■ Excerpted text ■

Government Mohammadpur Model School & College () is a public co-educational institution (Class 3 to 12) located in Dhaka, Bangladesh. It has a capacity of 3,960 and over 3,500 students currently studying here.

History

Govt. Mohammadpur Model School & College is a co-educational Bangladeshi educational institution (Grade- III-XII) located at Gaznabi Road near college Gate Bus stand, in the western side of Sher-E- Bangla Agricultural University and Shorawardi Medical College Hospital of Mirpur Road. This institution was established in 2004 by The Ministry of Education of the People's Republic of Bangladesh. It has two buildings each of which is six storied and another two spacious buildings each of which is 7 storied. It has also one computer lab, several respective laboratories for science faculty. It has also two separate and spacious fields for boys and girls. Here esteemed lecturers directly recruited by the Ministry of Education teach the students with great affection and care. The honorable principal, Lt Col Kamal Akbar, afwc, psc, Inf, of this institution is a talented army officer of Bangladesh Army. Co-curricular activities including annual sports, annual cultural program, extempore speech competition, debating, scouting, BNCC etc. are observed with great pomp and show. The school also celebrates the Independence Day, the Victory day and enjoys the Pahela Baishakh. A Baishkhi Mela is also held on the college premise.

■ Task list ■
1. According to the passage about Government Mohammadpur Model School & College, in what year was the institution established?
2. Extend the passage about Government Mohammadpur Model School & College by writing the paragraph that would follow its final sentence.

■ Dataset records ■
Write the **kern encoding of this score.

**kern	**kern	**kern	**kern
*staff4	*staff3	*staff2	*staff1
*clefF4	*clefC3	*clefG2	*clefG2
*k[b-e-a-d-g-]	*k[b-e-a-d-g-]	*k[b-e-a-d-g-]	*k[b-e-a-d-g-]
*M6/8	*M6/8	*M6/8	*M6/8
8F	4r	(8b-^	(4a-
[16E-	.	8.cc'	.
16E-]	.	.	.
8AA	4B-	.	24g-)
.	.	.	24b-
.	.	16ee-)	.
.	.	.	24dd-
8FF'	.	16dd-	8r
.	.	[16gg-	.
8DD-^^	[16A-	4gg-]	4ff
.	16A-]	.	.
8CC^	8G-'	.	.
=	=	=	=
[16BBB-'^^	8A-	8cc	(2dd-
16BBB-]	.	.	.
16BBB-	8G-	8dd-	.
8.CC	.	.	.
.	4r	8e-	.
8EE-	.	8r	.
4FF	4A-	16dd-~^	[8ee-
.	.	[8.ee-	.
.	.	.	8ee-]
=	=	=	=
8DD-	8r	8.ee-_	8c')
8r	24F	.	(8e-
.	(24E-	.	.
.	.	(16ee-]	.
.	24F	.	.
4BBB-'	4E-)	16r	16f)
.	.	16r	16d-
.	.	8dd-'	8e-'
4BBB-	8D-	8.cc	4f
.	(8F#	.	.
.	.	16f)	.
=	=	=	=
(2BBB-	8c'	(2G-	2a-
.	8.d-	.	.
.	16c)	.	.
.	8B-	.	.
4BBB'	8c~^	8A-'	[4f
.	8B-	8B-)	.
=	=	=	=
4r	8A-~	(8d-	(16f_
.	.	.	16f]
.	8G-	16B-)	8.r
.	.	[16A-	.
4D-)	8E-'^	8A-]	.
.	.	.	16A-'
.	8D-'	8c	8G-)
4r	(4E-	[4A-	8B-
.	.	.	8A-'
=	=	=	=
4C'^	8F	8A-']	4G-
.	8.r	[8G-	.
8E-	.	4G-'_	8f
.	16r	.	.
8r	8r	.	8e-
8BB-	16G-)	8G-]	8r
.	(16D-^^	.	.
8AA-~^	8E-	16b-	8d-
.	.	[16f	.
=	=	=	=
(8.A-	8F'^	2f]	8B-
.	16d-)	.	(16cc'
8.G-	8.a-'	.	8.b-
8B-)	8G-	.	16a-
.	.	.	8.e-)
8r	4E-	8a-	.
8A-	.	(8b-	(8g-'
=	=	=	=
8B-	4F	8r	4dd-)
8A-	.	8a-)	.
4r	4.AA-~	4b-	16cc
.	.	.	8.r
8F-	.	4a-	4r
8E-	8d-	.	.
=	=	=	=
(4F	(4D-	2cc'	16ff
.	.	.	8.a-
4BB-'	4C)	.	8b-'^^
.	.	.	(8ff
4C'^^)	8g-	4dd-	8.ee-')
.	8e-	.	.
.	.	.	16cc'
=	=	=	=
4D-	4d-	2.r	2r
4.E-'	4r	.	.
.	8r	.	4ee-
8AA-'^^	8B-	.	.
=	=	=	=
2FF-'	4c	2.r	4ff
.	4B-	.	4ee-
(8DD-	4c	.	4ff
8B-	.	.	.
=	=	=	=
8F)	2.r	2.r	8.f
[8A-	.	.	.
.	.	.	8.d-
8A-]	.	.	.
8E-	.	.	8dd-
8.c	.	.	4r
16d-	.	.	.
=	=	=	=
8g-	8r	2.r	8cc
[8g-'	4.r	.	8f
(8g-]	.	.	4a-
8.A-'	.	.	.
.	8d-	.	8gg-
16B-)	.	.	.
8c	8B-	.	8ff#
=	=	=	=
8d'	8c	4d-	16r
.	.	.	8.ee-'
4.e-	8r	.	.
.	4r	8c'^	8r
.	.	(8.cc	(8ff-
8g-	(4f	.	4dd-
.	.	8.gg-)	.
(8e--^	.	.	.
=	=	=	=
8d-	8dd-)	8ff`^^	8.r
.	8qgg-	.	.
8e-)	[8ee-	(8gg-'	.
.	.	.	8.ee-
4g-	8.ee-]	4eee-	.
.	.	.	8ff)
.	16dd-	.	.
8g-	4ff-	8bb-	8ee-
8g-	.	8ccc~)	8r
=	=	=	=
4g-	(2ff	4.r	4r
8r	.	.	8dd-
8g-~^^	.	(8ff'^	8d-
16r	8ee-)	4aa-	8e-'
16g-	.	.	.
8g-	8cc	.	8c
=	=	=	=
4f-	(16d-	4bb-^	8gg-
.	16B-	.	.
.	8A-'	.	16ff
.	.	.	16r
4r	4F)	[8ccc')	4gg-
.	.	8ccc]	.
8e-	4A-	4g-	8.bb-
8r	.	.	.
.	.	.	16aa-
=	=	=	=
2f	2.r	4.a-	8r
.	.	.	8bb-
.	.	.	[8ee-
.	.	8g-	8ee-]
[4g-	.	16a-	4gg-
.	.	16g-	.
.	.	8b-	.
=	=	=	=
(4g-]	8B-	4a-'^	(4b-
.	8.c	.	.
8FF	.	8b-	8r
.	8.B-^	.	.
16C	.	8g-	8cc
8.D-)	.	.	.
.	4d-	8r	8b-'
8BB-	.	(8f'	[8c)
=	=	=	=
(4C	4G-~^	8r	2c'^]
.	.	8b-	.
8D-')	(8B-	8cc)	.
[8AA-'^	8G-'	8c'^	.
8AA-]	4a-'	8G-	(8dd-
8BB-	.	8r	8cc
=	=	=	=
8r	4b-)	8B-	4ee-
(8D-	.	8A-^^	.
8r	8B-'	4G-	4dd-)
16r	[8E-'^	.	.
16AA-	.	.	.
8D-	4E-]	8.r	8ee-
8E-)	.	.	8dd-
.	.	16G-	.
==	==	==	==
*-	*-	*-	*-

■ Exercise responses ■
1. 2004

2.
Students
The institution offers primary, secondary and higher secondary education for both boys & girls. Admission is based on an entrance test and a viva voce. Usually students may admitted into the institution in third, sixth, ninth or eleventh grade.

Facilities
There are four seven-story buildings, a library, science labs and a computer lab, and separate sports fields for boys and girls. The campus is CCTV-protected; politics and smoking are forbidden.

Extracurricular activities
Government Mohammadpur Model School & College holds annual sports and cultural programs and an extempore speech competition. Clubs include Science, Debate, Language, Scouting and BNCC.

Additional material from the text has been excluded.